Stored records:
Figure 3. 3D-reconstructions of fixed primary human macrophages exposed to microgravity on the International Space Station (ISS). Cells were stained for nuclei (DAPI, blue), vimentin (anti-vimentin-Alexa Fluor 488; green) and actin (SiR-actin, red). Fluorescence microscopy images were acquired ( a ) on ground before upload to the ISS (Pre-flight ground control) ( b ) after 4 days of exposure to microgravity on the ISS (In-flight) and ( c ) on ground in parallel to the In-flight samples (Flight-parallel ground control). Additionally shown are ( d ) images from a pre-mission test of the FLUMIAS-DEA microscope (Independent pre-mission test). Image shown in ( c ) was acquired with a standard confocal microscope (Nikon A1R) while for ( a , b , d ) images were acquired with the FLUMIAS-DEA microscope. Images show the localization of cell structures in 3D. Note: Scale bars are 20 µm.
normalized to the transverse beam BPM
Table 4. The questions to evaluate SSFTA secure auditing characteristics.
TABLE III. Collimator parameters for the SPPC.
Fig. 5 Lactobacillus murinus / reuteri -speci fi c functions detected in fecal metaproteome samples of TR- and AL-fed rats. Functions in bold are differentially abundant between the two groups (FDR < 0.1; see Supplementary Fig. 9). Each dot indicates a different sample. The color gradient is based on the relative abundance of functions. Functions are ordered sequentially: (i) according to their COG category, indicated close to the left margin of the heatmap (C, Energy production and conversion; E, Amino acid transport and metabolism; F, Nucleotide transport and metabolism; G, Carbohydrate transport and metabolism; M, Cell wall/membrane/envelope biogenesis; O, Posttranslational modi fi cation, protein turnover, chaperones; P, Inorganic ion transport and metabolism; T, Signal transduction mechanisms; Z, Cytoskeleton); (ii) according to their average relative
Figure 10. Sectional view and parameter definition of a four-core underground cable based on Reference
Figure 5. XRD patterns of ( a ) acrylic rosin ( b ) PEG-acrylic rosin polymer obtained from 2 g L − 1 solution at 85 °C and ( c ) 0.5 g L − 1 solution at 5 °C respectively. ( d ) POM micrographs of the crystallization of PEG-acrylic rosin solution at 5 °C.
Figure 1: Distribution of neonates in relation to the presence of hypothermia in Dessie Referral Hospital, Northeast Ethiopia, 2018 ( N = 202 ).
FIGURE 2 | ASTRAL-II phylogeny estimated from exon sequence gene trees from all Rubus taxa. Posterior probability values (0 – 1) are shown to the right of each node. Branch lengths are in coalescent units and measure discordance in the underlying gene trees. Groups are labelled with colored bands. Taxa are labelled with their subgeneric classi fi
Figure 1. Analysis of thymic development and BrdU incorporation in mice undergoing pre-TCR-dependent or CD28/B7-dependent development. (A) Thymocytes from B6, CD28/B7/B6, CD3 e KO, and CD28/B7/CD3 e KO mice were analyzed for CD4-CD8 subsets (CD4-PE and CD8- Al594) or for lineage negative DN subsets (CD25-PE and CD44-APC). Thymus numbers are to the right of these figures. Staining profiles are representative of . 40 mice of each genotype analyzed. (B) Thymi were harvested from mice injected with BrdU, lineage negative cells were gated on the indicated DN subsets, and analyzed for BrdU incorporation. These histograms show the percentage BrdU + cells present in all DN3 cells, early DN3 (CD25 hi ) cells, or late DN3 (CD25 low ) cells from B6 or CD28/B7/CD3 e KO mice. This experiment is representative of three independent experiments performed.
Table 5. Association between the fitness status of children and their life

- _TASK TO COMPLETE_: Transcribe each record exactly. Leave nothing out.

- _SOLUTION_:
Figure 3. 3D-reconstructions of fixed primary human macrophages exposed to microgravity on the International Space Station (ISS). Cells were stained for nuclei (DAPI, blue), vimentin (anti-vimentin-Alexa Fluor 488; green) and actin (SiR-actin, red). Fluorescence microscopy images were acquired ( a ) on ground before upload to the ISS (Pre-flight ground control) ( b ) after 4 days of exposure to microgravity on the ISS (In-flight) and ( c ) on ground in parallel to the In-flight samples (Flight-parallel ground control). Additionally shown are ( d ) images from a pre-mission test of the FLUMIAS-DEA microscope (Independent pre-mission test). Image shown in ( c ) was acquired with a standard confocal microscope (Nikon A1R) while for ( a , b , d ) images were acquired with the FLUMIAS-DEA microscope. Images show the localization of cell structures in 3D. Note: Scale bars are 20 µm.
normalized to the transverse beam BPM
Table 4. The questions to evaluate SSFTA secure auditing characteristics.
TABLE III. Collimator parameters for the SPPC.
Fig. 5 Lactobacillus murinus / reuteri -speci fi c functions detected in fecal metaproteome samples of TR- and AL-fed rats. Functions in bold are differentially abundant between the two groups (FDR < 0.1; see Supplementary Fig. 9). Each dot indicates a different sample. The color gradient is based on the relative abundance of functions. Functions are ordered sequentially: (i) according to their COG category, indicated close to the left margin of the heatmap (C, Energy production and conversion; E, Amino acid transport and metabolism; F, Nucleotide transport and metabolism; G, Carbohydrate transport and metabolism; M, Cell wall/membrane/envelope biogenesis; O, Posttranslational modi fi cation, protein turnover, chaperones; P, Inorganic ion transport and metabolism; T, Signal transduction mechanisms; Z, Cytoskeleton); (ii) according to their average relative
Figure 10. Sectional view and parameter definition of a four-core underground cable based on Reference
Figure 5. XRD patterns of ( a ) acrylic rosin ( b ) PEG-acrylic rosin polymer obtained from 2 g L − 1 solution at 85 °C and ( c ) 0.5 g L − 1 solution at 5 °C respectively. ( d ) POM micrographs of the crystallization of PEG-acrylic rosin solution at 5 °C.
Figure 1: Distribution of neonates in relation to the presence of hypothermia in Dessie Referral Hospital, Northeast Ethiopia, 2018 ( N = 202 ).
FIGURE 2 | ASTRAL-II phylogeny estimated from exon sequence gene trees from all Rubus taxa. Posterior probability values (0 – 1) are shown to the right of each node. Branch lengths are in coalescent units and measure discordance in the underlying gene trees. Groups are labelled with colored bands. Taxa are labelled with their subgeneric classi fi
Figure 1. Analysis of thymic development and BrdU incorporation in mice undergoing pre-TCR-dependent or CD28/B7-dependent development. (A) Thymocytes from B6, CD28/B7/B6, CD3 e KO, and CD28/B7/CD3 e KO mice were analyzed for CD4-CD8 subsets (CD4-PE and CD8- Al594) or for lineage negative DN subsets (CD25-PE and CD44-APC). Thymus numbers are to the right of these figures. Staining profiles are representative of . 40 mice of each genotype analyzed. (B) Thymi were harvested from mice injected with BrdU, lineage negative cells were gated on the indicated DN subsets, and analyzed for BrdU incorporation. These histograms show the percentage BrdU + cells present in all DN3 cells, early DN3 (CD25 hi ) cells, or late DN3 (CD25 low ) cells from B6 or CD28/B7/CD3 e KO mice. This experiment is representative of three independent experiments performed.
Table 5. Association between the fitness status of children and their life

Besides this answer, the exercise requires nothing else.